→ What you have to do: Please write out exactly the lines of the data below from the line holding "power microscopy photomicrograph" through the line holding "(IHC) micrograph of", and leave out the rest.

→ Data supplied:
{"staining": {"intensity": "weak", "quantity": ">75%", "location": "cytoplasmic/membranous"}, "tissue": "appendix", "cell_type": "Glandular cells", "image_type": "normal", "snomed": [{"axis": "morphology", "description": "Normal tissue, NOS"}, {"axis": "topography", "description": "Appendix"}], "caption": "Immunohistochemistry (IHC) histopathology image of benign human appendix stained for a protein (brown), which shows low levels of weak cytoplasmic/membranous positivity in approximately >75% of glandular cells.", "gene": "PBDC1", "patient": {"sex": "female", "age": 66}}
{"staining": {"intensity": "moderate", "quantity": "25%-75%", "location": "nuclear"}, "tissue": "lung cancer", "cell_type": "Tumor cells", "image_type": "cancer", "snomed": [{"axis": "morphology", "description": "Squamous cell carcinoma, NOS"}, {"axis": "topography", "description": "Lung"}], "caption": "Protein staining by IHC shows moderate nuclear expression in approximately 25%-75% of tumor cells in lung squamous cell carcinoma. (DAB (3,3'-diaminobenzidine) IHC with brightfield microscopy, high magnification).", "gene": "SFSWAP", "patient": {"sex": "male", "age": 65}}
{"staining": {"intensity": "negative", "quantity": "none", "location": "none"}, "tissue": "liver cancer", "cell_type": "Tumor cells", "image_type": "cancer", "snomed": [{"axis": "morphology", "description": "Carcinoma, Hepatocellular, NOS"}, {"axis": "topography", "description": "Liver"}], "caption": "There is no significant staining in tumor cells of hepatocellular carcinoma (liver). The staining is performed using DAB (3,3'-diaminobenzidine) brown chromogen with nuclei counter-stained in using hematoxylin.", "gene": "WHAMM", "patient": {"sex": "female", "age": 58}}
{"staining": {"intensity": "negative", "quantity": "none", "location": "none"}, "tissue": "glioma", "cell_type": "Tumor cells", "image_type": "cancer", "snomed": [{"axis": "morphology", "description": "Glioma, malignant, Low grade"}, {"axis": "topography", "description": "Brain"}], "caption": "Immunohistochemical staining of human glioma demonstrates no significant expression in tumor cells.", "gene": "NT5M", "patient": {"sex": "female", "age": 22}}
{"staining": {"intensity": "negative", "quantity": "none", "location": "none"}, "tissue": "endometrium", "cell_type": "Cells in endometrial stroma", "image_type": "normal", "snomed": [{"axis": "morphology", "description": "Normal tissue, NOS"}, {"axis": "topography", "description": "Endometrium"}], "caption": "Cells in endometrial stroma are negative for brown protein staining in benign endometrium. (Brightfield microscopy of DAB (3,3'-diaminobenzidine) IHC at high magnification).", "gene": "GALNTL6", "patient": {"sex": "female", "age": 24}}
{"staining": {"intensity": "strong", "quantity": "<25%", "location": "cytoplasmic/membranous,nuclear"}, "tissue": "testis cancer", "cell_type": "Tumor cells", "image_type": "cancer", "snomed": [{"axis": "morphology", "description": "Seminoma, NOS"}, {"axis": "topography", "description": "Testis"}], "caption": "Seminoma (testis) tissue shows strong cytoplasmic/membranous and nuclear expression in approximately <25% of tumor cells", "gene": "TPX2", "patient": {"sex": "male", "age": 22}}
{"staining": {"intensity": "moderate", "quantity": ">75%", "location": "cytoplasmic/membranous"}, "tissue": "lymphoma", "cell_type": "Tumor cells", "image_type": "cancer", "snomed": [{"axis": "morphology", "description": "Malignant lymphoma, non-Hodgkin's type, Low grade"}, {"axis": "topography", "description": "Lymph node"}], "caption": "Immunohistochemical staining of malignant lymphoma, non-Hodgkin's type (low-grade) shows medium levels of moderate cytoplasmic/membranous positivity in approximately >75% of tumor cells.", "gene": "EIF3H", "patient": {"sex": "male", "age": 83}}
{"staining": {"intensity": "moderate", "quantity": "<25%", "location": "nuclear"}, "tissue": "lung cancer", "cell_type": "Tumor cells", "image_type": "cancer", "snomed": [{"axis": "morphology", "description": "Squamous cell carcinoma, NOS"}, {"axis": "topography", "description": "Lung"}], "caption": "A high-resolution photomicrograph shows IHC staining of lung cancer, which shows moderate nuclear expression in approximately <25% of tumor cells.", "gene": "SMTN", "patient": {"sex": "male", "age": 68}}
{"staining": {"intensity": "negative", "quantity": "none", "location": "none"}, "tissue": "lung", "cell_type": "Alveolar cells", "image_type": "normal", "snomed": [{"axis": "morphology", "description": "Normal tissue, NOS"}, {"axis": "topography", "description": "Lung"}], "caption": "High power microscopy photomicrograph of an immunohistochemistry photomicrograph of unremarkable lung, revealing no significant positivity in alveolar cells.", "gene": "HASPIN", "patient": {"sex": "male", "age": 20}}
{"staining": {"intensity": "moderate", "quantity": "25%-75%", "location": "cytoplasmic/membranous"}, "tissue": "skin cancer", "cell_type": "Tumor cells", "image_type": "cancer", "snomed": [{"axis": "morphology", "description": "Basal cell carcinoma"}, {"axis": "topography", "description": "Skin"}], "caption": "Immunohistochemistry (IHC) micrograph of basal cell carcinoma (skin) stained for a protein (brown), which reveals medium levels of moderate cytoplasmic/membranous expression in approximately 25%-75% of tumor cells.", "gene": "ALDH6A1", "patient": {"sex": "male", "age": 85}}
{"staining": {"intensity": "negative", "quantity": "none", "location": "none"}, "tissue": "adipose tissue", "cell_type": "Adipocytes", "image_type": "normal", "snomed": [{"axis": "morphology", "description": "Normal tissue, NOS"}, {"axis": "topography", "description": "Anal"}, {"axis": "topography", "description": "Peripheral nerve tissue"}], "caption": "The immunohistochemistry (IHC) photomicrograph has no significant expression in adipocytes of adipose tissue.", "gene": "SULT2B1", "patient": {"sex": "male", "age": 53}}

→ Result of the task:
{"staining": {"intensity": "negative", "quantity": "none", "location": "none"}, "tissue": "lung", "cell_type": "Alveolar cells", "image_type": "normal", "snomed": [{"axis": "morphology", "description": "Normal tissue, NOS"}, {"axis": "topography", "description": "Lung"}], "caption": "High power microscopy photomicrograph of an immunohistochemistry photomicrograph of unremarkable lung, revealing no significant positivity in alveolar cells.", "gene": "HASPIN", "patient": {"sex": "male", "age": 20}}
{"staining": {"intensity": "moderate", "quantity": "25%-75%", "location": "cytoplasmic/membranous"}, "tissue": "skin cancer", "cell_type": "Tumor cells", "image_type": "cancer", "snomed": [{"axis": "morphology", "description": "Basal cell carcinoma"}, {"axis": "topography", "description": "Skin"}], "caption": "Immunohistochemistry (IHC) micrograph of basal cell carcinoma (skin) stained for a protein (brown), which reveals medium levels of moderate cytoplasmic/membranous expression in approximately 25%-75% of tumor cells.", "gene": "ALDH6A1", "patient": {"sex": "male", "age": 85}}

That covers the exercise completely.